What the task requires: Pick up the passage comparing textbook definitions of $*$ and continue it after its final sentence.

Text shown:
_ _ _

John McCarthy points out that the definition of $*$ seems to vary across textbooks. Looking at the $3$ books I have available:
Voisin (Section 5.1) defines $*$ to be a $\mathbb{C}$-linear map, which takes $(p,q)$-forms to $(n-q, n-p)$ forms, and for which $\overline{\partial}^* = - * \partial *$. This is the convention I have been following.
Wells (Secton V.2) defines $*$ in the same way as Voisin, but then also defines $\overline{*}$ by $\overline{*} \phi = * \overline{\phi}$, and basically doesn't mention $*$ again. He writes $\overline{\partial}^* = - \overline{*} \overline{\partial} \overline{*}$. This defines the same map as Voisin does, but generalizes more nicely to vector bundles. This is a nice expository choice; I probably would have done better to follow this in my course.

_ _ _

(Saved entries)

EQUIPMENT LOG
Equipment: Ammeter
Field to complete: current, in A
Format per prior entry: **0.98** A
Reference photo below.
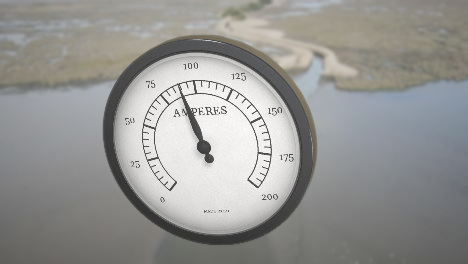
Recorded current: **90** A
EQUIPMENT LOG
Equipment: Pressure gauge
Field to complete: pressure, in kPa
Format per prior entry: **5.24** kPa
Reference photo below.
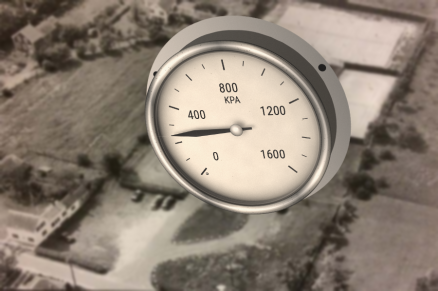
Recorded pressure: **250** kPa
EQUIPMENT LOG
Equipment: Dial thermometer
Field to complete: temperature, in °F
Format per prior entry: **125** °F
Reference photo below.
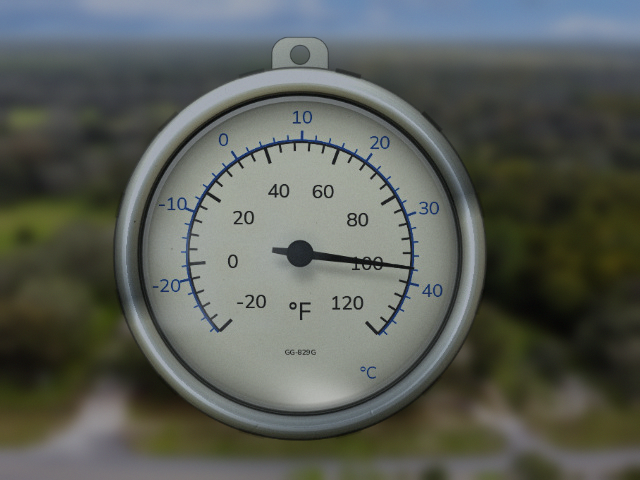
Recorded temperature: **100** °F
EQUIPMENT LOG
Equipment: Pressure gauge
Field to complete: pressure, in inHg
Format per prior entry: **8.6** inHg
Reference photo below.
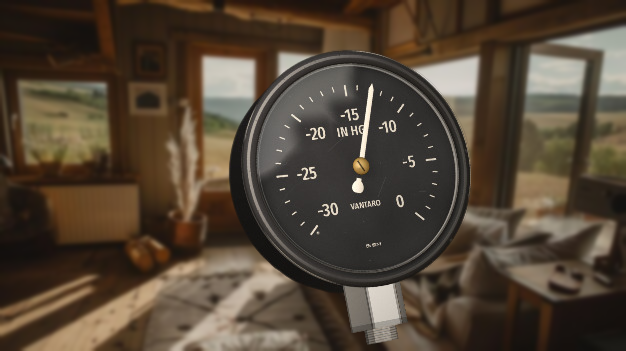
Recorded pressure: **-13** inHg
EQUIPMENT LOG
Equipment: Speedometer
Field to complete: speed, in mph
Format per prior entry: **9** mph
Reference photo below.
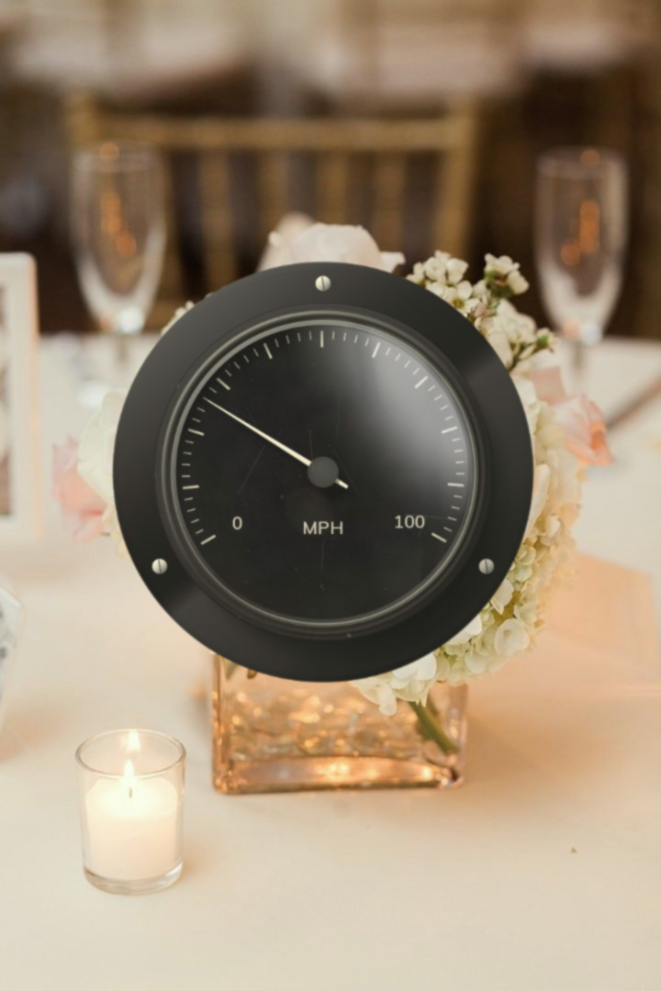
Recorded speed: **26** mph
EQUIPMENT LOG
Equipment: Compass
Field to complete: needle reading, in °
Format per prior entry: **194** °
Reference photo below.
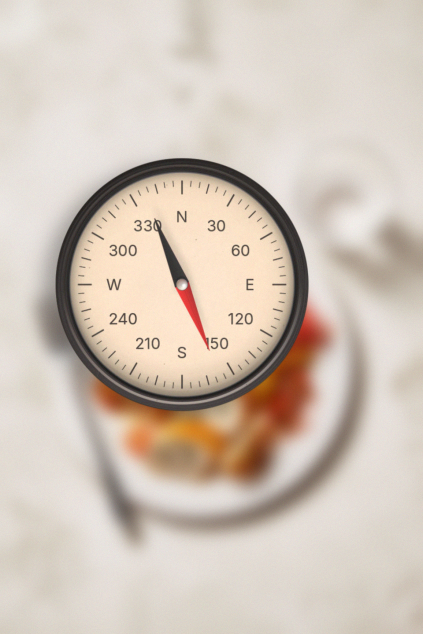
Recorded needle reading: **157.5** °
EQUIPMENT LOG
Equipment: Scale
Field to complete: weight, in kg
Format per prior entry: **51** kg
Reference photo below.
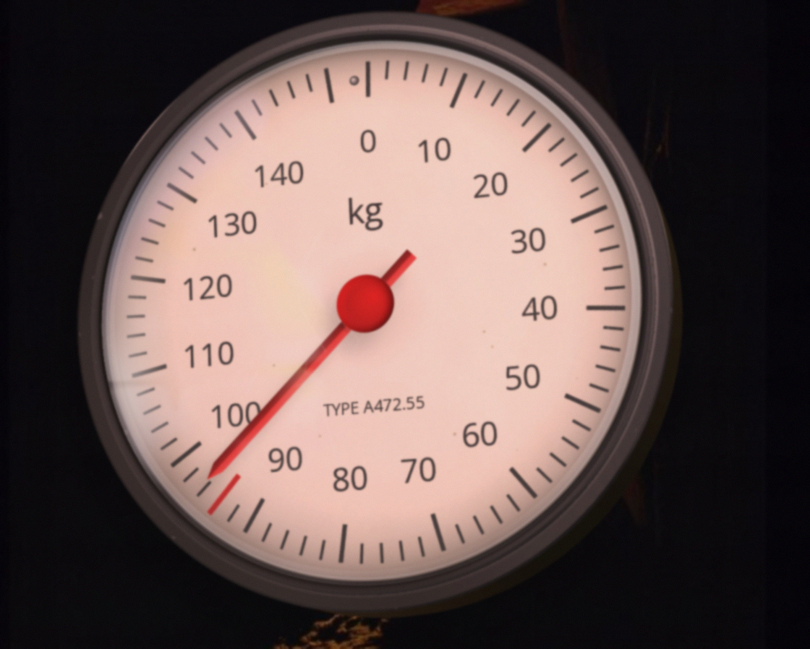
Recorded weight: **96** kg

_ _ _

Response for this exercise:
Griffiths and Harris (Section 0.6) define $*$ to be a $\mathbb{C}$-antilinear map which takes $(p,q)$-forms to $(n-p, n-q)$ forms. (See a little earlier on p. 82.) This suggests that their $*$ is Wells' $\overline{*}$. I am not sure that they are exactly the same, though. Looking at $\mathbb{C}$, with the standard Kahler form, I think Wells' $\overline{*} (dz)$ should be his $* d\overline{z}$ which I think is $dy + i dx = i d \overline{z}$. That is off by $i$ from Griffiths and Harris' formula, I'm not sure why.
In any case, it appears that G and H write $*$ for a map which has the complex conjugate built in, where the others do not. They all seem to agree as to what $\overline{\partial}^*$ means.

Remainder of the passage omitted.